*Dataset content*
####

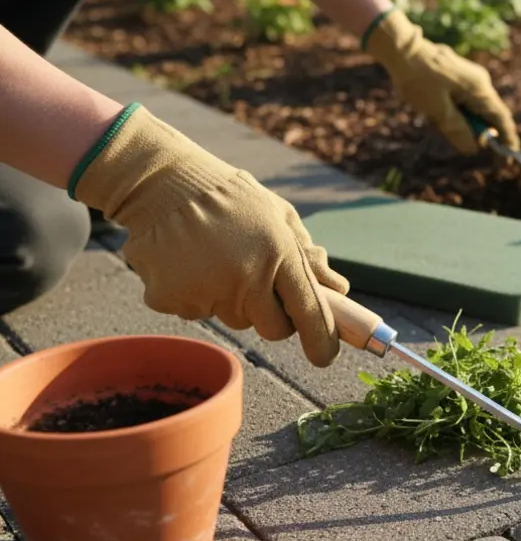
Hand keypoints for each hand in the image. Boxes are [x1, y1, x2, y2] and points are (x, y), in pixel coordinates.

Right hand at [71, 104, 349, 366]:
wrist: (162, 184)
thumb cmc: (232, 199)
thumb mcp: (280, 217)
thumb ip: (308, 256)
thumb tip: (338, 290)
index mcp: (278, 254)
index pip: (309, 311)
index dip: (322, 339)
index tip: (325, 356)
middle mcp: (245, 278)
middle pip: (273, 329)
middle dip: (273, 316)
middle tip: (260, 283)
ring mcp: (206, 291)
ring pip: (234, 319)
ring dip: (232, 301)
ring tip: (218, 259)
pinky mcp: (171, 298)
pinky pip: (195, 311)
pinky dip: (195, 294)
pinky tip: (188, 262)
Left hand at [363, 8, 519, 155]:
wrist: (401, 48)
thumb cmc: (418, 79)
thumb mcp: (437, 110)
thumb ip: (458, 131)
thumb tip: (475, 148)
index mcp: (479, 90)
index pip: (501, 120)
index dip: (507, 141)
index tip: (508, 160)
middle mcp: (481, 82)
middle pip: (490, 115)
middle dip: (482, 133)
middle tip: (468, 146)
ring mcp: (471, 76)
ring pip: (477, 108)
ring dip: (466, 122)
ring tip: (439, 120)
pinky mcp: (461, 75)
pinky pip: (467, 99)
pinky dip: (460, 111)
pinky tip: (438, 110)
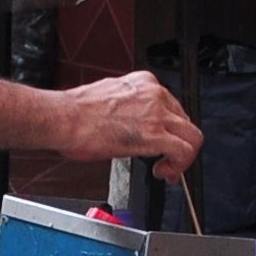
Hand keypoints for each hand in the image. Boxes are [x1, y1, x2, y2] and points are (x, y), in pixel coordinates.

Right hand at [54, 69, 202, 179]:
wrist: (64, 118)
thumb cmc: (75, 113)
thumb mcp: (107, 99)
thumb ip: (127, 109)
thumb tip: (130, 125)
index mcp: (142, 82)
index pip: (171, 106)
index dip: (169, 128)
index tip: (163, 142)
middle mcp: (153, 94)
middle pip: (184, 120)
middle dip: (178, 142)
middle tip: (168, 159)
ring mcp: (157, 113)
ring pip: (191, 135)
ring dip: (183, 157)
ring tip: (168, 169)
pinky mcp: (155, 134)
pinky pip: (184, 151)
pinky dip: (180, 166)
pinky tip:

####

*Activity*
Print the listing exactly, minus any pictures.

*Response to the exercise*
Hand keypoints for each hand in the image. Boxes are [x1, y1, x2, y2] and points are (x, y), in pixel coordinates.

Right hand at [71, 104, 349, 366]:
wrist: (162, 184)
thumb cmc: (232, 199)
thumb mcp: (280, 217)
thumb ip: (308, 256)
thumb tip: (338, 290)
index mcp: (278, 254)
index pip: (309, 311)
index dip: (322, 339)
index tip: (325, 356)
middle mcp: (245, 278)
middle pip: (273, 329)
middle dip: (273, 316)
middle tip: (260, 283)
ring mcp: (206, 291)
ring pip: (234, 319)
ring dip: (232, 301)
ring tip: (218, 259)
pinky mcp: (171, 298)
pinky pip: (195, 311)
pinky dip: (195, 294)
pinky tip: (188, 262)
Left hand at [363, 8, 519, 155]:
wrist: (401, 48)
thumb cmc: (418, 79)
thumb mcp: (437, 110)
thumb ip: (458, 131)
thumb tip: (475, 148)
index mcp: (479, 90)
index pip: (501, 120)
index dip: (507, 141)
index tip: (508, 160)
middle mcp: (481, 82)
middle pip: (490, 115)
middle dip: (482, 133)
middle tip: (468, 146)
ring mcp: (471, 76)
ring pip: (477, 108)
ring dip: (466, 122)
ring tip: (439, 120)
pinky mcp: (461, 75)
pinky pip: (467, 99)
pinky dip: (460, 111)
pinky tip: (438, 110)
Hand keypoints for each hand in the image. Boxes are [x1, y1, x2, y2] and points are (x, y), in pixel coordinates.

Right hand at [54, 69, 202, 179]:
wrist: (64, 118)
thumb cmc: (75, 113)
thumb mcp: (107, 99)
thumb ip: (127, 109)
thumb tip: (130, 125)
index mcp: (142, 82)
index pip: (171, 106)
index dip: (169, 128)
index tip: (163, 142)
middle mcp: (153, 94)
middle pip: (184, 120)
middle dip: (178, 142)
middle tip: (168, 159)
ring mcp: (157, 113)
ring pip: (191, 135)
ring dip: (183, 157)
ring tip: (168, 169)
pinky mcp: (155, 134)
pinky pip: (184, 151)
pinky dip: (180, 166)
pinky tip:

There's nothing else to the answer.